## REQUIREMENT
Transcribe the entries, keeping every character the same.

## DATA RECORDS
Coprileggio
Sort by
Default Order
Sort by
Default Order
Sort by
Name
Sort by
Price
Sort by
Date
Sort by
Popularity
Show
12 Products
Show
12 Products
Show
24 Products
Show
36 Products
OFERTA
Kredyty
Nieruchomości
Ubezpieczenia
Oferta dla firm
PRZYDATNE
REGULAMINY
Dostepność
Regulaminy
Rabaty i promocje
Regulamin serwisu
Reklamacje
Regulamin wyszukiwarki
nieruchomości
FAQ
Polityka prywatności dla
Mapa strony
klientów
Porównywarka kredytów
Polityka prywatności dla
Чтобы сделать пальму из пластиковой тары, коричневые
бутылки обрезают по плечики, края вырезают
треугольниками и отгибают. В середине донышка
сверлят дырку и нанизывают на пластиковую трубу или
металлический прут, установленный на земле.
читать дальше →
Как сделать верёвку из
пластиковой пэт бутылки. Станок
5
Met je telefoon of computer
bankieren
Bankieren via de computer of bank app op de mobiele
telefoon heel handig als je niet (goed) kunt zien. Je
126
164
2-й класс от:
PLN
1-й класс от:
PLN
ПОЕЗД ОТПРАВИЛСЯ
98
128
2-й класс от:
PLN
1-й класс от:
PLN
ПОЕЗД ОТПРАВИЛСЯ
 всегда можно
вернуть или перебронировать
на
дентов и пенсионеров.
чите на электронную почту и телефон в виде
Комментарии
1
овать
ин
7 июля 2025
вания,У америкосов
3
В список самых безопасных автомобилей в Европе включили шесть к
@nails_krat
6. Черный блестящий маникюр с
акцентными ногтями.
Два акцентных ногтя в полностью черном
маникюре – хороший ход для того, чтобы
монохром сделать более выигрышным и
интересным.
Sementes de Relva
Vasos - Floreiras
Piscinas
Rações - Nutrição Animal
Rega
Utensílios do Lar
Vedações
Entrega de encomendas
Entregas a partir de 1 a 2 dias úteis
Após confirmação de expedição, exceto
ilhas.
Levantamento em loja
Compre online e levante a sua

## ANSWER
Coprileggio
Sort by
Default Order
Sort by
Default Order
Sort by
Name
Sort by
Price
Sort by
Date
Sort by
Popularity
Show
12 Products
Show
12 Products
Show
24 Products
Show
36 Products
OFERTA
Kredyty
Nieruchomości
Ubezpieczenia
Oferta dla firm
PRZYDATNE
REGULAMINY
Dostepność
Regulaminy
Rabaty i promocje
Regulamin serwisu
Reklamacje
Regulamin wyszukiwarki
nieruchomości
FAQ
Polityka prywatności dla
Mapa strony
klientów
Porównywarka kredytów
Polityka prywatności dla
Чтобы сделать пальму из пластиковой тары, коричневые
бутылки обрезают по плечики, края вырезают
треугольниками и отгибают. В середине донышка
сверлят дырку и нанизывают на пластиковую трубу или
металлический прут, установленный на земле.
читать дальше →
Как сделать верёвку из
пластиковой пэт бутылки. Станок
5
Met je telefoon of computer
bankieren
Bankieren via de computer of bank app op de mobiele
telefoon heel handig als je niet (goed) kunt zien. Je
126
164
2-й класс от:
PLN
1-й класс от:
PLN
ПОЕЗД ОТПРАВИЛСЯ
98
128
2-й класс от:
PLN
1-й класс от:
PLN
ПОЕЗД ОТПРАВИЛСЯ
 всегда можно
вернуть или перебронировать
на
дентов и пенсионеров.
чите на электронную почту и телефон в виде
Комментарии
1
овать
ин
7 июля 2025
вания,У америкосов
3
В список самых безопасных автомобилей в Европе включили шесть к
@nails_krat
6. Черный блестящий маникюр с
акцентными ногтями.
Два акцентных ногтя в полностью черном
маникюре – хороший ход для того, чтобы
монохром сделать более выигрышным и
интересным.
Sementes de Relva
Vasos - Floreiras
Piscinas
Rações - Nutrição Animal
Rega
Utensílios do Lar
Vedações
Entrega de encomendas
Entregas a partir de 1 a 2 dias úteis
Após confirmação de expedição, exceto
ilhas.
Levantamento em loja
Compre online e levante a sua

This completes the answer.